With the birth in 1977 of Victoria, the eldest of the couple's three children, the male- only succession was abolished to enable her to become Crown Princess. Silvia always has the perfect answer, but not irritatingly so. As a very young journalist I asked her, while the king had a naval education to prepare him for the throne, what would be the equivalent in Victoria's case? 'I can very well imagine a naval education for her too,' she said, 'with other subjects added on.'

She has helped the king live up to his motto as monarch: 'For Sweden with the times'. In his Christmas Day speech last week, speaking of the 'awful and frightening conditions refugees have experienced in their former home countries,' the king declared: 'The Red Cross has said that it is a privilege to live in a country that can welcome these fellow human beings. The queen and I fully concur with that statement.'

While the republican movement gains strength in Britain, in Sweden it is dead and buried. A 32-page supplement published by Svenska Dagbladet on her birthday noted: 'With Silvia, the republic died. You could put it that way. Even if Silvia's arrival was like kicking someone lying down. Or hitting a guy with glasses. The guy with glasses was mostly to be found with the Social Democrats. A few lines in the party manifesto, ever more vague over the years. It has always been there, but nobody has ever done anything to implement it.'

Volva, a sage writing in the Icelandic magazine Vikan, wrote in her New Year predictions that in 1994 Swedish King Carl XVI Gustaf and Queen Silvia will have marital problems after an ex-model publishes a book. It seems unlikely. As my mother snapped at me: 'We don't gossip about them.'

An attempt was made by one of the British tabloids last year to float the rumour of an affair between Silvia and her brother-in-law, Johann Georg von Hohenzollern. The basis for the rumour was apparently that both were of German descent. The newspaper hoped that the Swedish royals were not intending to match the divorce statistics of their British colleagues.

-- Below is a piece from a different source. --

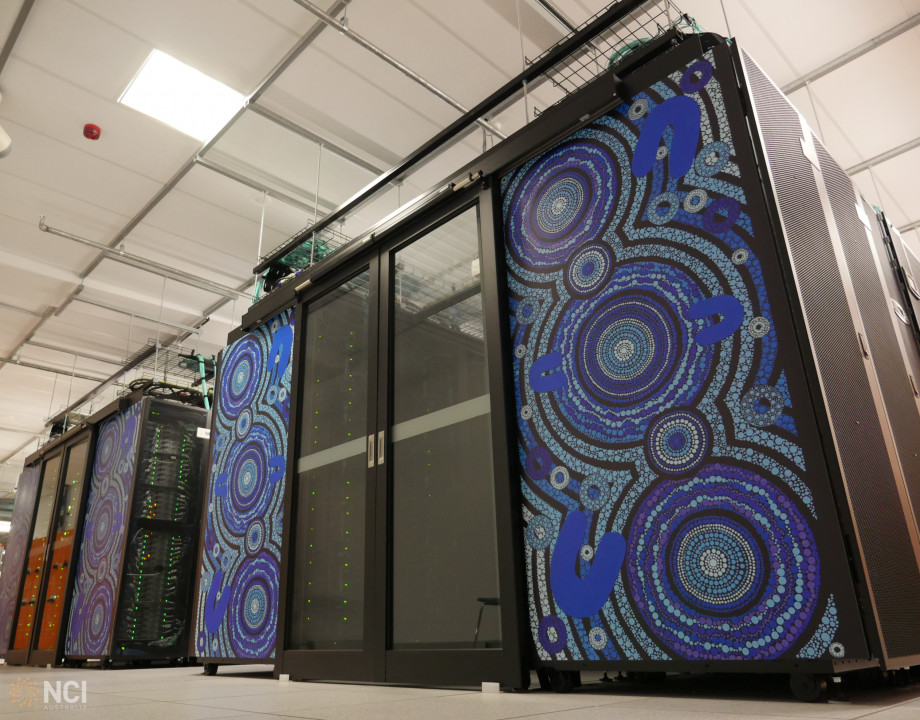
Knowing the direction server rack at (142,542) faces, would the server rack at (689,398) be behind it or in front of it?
in front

Svenska Dagbladet: 'The British newspapers are not terribly bothered about facts. They are happy to confuse the Swedish queen with Queen Margrethe of Denmark and Queen Beatrix of the Netherlands. It is the latter who has been seen cycling around among her subjects to the astonishment of the British . . . luckily, James Whitaker (of the Daily Mirror) and his colleagues devote few column inches to the Swedish monarchy.'

Mr Whitaker says: 'Queen Silvia is elegant and well-mannered and does her job very well. But she is a bit too boring. That is why we so rarely write about her.'

That may be the British view. But at least, the Swedes note, she knows how to keep a family, and a monarchy, going.